Reproduce, word for word, the lines from the one containing "2025047, 2025048, 2025049" through the end of the records.

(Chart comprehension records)
◇ ◇ ◇ ◇ ◇

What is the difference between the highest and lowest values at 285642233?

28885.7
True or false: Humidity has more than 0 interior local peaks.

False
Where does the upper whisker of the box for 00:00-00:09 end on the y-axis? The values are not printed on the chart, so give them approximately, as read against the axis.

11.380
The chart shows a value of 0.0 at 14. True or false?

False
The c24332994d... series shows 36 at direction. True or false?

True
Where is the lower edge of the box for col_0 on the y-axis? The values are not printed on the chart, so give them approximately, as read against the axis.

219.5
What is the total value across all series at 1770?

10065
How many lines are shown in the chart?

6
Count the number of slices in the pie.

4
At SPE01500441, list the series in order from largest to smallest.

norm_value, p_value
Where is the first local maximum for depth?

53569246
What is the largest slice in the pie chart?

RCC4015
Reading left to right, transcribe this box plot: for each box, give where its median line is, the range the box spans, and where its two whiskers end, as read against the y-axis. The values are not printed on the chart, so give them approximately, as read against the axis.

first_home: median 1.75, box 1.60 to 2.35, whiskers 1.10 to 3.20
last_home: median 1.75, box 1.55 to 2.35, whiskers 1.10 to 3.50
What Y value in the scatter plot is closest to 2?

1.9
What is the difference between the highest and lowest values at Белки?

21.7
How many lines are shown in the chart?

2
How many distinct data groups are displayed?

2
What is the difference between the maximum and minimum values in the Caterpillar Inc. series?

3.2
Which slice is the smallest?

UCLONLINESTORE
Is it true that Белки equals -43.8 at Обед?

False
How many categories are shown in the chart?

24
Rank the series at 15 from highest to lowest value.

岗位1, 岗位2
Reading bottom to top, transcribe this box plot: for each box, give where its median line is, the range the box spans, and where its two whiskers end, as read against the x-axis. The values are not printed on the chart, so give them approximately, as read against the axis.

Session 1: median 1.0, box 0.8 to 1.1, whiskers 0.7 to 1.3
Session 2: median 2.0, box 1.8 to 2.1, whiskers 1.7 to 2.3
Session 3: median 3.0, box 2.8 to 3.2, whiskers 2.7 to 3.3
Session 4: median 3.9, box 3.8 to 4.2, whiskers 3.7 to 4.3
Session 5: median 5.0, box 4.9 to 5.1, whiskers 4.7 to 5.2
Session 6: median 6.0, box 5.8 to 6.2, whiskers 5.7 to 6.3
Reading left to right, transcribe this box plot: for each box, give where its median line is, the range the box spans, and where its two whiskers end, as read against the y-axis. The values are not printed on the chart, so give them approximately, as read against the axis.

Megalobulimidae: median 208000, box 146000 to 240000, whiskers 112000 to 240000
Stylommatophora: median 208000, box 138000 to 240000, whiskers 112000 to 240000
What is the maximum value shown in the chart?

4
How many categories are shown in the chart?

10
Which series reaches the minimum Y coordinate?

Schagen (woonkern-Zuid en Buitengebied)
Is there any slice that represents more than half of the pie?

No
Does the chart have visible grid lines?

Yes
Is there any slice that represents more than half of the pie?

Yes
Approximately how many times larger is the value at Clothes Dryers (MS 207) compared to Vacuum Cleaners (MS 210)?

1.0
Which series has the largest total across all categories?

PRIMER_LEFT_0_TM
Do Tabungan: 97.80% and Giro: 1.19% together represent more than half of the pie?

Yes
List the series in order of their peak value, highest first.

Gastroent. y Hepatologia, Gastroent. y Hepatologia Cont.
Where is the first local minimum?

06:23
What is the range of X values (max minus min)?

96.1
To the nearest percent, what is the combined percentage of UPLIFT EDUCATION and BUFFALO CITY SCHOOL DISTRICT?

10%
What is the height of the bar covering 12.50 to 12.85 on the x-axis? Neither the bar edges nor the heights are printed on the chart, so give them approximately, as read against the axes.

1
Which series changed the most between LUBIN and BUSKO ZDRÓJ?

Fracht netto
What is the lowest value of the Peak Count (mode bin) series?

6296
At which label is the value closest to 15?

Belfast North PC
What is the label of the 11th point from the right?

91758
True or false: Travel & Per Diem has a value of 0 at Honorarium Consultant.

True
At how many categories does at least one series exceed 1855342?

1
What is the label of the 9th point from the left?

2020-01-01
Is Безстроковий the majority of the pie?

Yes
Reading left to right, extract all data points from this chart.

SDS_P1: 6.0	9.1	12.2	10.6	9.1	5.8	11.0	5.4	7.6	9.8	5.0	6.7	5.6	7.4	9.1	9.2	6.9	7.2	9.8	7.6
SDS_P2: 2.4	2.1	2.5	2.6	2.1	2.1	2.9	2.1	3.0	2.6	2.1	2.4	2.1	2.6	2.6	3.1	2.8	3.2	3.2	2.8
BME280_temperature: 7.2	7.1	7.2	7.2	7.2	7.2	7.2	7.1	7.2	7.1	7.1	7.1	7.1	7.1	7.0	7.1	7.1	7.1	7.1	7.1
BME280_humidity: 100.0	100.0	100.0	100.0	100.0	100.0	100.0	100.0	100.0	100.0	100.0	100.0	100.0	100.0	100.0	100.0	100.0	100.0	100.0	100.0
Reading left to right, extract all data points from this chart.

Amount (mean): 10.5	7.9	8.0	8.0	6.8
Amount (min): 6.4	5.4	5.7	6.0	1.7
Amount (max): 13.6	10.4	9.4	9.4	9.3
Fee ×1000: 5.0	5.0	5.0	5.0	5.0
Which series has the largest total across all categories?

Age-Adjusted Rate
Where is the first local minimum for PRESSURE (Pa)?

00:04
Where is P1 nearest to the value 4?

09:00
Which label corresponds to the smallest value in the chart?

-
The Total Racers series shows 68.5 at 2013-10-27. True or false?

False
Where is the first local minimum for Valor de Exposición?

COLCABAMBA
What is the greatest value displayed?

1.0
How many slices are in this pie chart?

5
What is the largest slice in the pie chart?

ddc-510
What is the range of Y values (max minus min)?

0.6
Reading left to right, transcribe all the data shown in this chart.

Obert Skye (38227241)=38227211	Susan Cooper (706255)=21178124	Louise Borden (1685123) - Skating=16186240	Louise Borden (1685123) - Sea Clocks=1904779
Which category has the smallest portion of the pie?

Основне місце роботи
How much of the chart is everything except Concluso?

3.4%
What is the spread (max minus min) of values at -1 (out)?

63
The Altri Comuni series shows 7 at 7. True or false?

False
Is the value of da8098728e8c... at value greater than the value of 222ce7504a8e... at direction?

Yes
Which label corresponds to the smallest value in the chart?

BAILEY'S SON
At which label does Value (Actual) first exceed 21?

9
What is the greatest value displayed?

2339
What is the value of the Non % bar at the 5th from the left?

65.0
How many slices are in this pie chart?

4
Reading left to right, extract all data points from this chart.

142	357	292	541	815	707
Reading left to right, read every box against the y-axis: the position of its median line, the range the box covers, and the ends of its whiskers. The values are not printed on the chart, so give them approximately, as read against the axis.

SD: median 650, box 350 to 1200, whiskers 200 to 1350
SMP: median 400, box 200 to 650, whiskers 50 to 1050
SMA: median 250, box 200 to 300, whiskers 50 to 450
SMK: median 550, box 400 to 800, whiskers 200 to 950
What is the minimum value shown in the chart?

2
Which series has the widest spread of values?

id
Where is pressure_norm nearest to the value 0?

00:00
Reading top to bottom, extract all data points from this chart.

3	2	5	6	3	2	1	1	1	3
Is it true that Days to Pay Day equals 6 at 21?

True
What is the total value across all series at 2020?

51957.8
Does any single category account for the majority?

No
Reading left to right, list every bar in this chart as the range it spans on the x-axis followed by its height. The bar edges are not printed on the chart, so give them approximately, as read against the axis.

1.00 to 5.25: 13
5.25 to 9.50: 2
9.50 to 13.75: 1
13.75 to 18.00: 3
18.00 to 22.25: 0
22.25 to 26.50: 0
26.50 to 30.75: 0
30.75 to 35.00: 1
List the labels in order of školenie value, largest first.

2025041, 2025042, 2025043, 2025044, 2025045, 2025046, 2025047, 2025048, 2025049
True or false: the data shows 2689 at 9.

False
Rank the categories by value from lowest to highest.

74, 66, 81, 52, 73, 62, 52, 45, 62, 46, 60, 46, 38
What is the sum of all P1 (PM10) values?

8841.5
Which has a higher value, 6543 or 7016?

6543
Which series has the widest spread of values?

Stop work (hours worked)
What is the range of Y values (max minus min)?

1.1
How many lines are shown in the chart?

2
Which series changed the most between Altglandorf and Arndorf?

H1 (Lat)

◇ ◇ ◇ ◇ ◇

_Answer to the problem_:
2025041, 2025042, 2025043, 2025044, 2025045, 2025046, 2025047, 2025048, 2025049
True or false: the data shows 2689 at 9.

False
Rank the categories by value from lowest to highest.

74, 66, 81, 52, 73, 62, 52, 45, 62, 46, 60, 46, 38
What is the sum of all P1 (PM10) values?

8841.5
Which has a higher value, 6543 or 7016?

6543
Which series has the widest spread of values?

Stop work (hours worked)
What is the range of Y values (max minus min)?

1.1
How many lines are shown in the chart?

2
Which series changed the most between Altglandorf and Arndorf?

H1 (Lat)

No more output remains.